Through the Latino Chamber of Commerce, Latinx-owned businesses including restaurants and markets were able to vaccinate their owners and employees. The essential workers received vaccinations at UW Health’s Arboretum Clinic, on South Park Street.

“Our partnership with UW Health is invaluable during this vaccination process,” Wisconsin Latino Chamber of Commerce CEO Jessica Cavazos said in a statement. “Our Latinx-owned businesses have been essential in serving the needs of the community during the pandemic and creating access to vaccines is a moral imperative.”

UW Health will be partnering with many more community groups to hold vaccination clinics in the coming months, Bidar-Sielaff said.

She said the demand for vaccines among the Wisconsin Latino Chamber of Commerce community undermines the narrative that people of color are hesitant to get vaccinated.

“What I’m seeing right now is we’re nowhere close to hesitancy. We have a lot of demand of people who want vaccine and who have not been able to get access to it in communities of color,” she said.

Still, she said people are most likely to be able to get the vaccine through people they know and trust.
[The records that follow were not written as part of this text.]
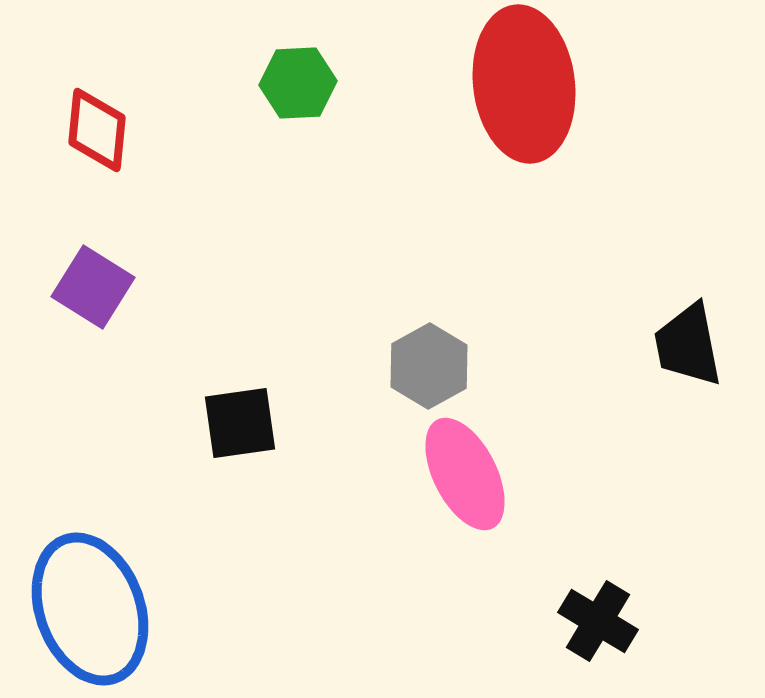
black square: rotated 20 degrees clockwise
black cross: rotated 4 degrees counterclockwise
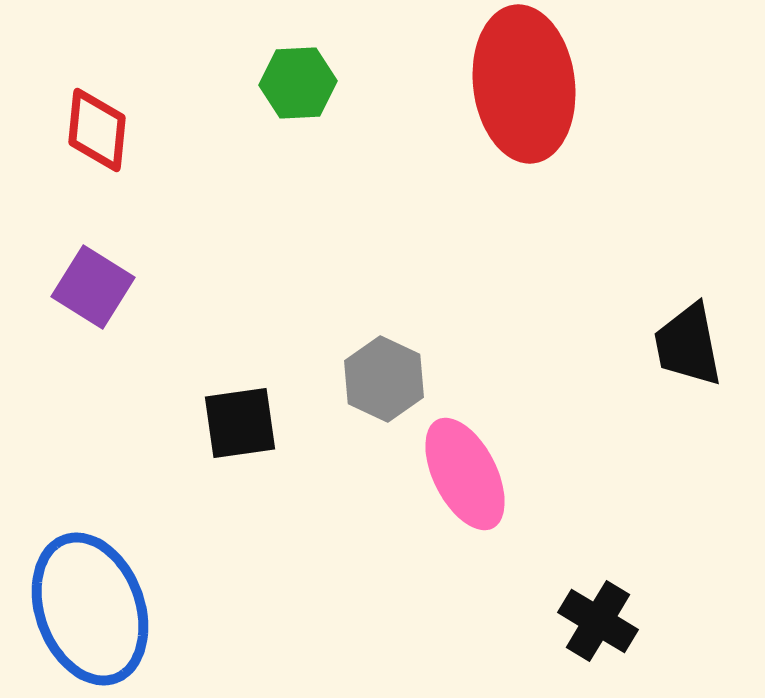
gray hexagon: moved 45 px left, 13 px down; rotated 6 degrees counterclockwise
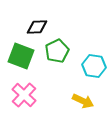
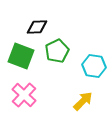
yellow arrow: rotated 70 degrees counterclockwise
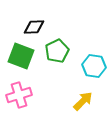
black diamond: moved 3 px left
pink cross: moved 5 px left; rotated 30 degrees clockwise
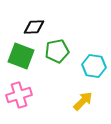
green pentagon: rotated 15 degrees clockwise
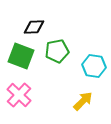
pink cross: rotated 30 degrees counterclockwise
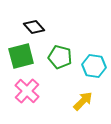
black diamond: rotated 50 degrees clockwise
green pentagon: moved 3 px right, 6 px down; rotated 25 degrees clockwise
green square: rotated 36 degrees counterclockwise
pink cross: moved 8 px right, 4 px up
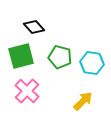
cyan hexagon: moved 2 px left, 3 px up
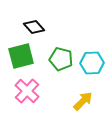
green pentagon: moved 1 px right, 2 px down
cyan hexagon: rotated 10 degrees counterclockwise
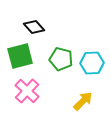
green square: moved 1 px left
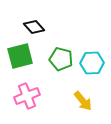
pink cross: moved 5 px down; rotated 25 degrees clockwise
yellow arrow: rotated 95 degrees clockwise
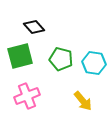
cyan hexagon: moved 2 px right; rotated 10 degrees clockwise
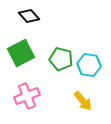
black diamond: moved 5 px left, 11 px up
green square: moved 1 px right, 3 px up; rotated 12 degrees counterclockwise
cyan hexagon: moved 5 px left, 2 px down
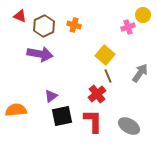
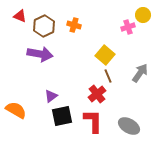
orange semicircle: rotated 35 degrees clockwise
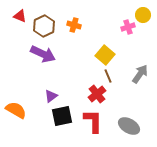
purple arrow: moved 3 px right; rotated 15 degrees clockwise
gray arrow: moved 1 px down
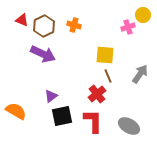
red triangle: moved 2 px right, 4 px down
yellow square: rotated 36 degrees counterclockwise
orange semicircle: moved 1 px down
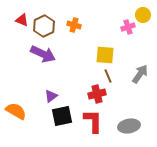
red cross: rotated 24 degrees clockwise
gray ellipse: rotated 40 degrees counterclockwise
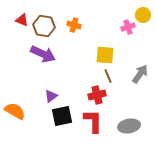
brown hexagon: rotated 25 degrees counterclockwise
red cross: moved 1 px down
orange semicircle: moved 1 px left
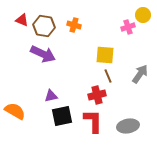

“I think that their relationship with community-based organization who have been in the community, who work with the community day in and day out, as the people that kind of create that connection with the vaccine, is really critical,” she said. “They are the ones, they’re the organizations that know how to reach the people who really need that connection, right, that navigation to how to get a vaccine appointment.”

In addition to dedicated vaccine equity clinics, UW Health continues to work in collaboration with Public Health Madison & Dane County and other health systems to provide culturally and linguistically relevant information about COVID-19 vaccines to ensure that our communities of color have access to reliable information and feel empowered to make informed decisions related to vaccination.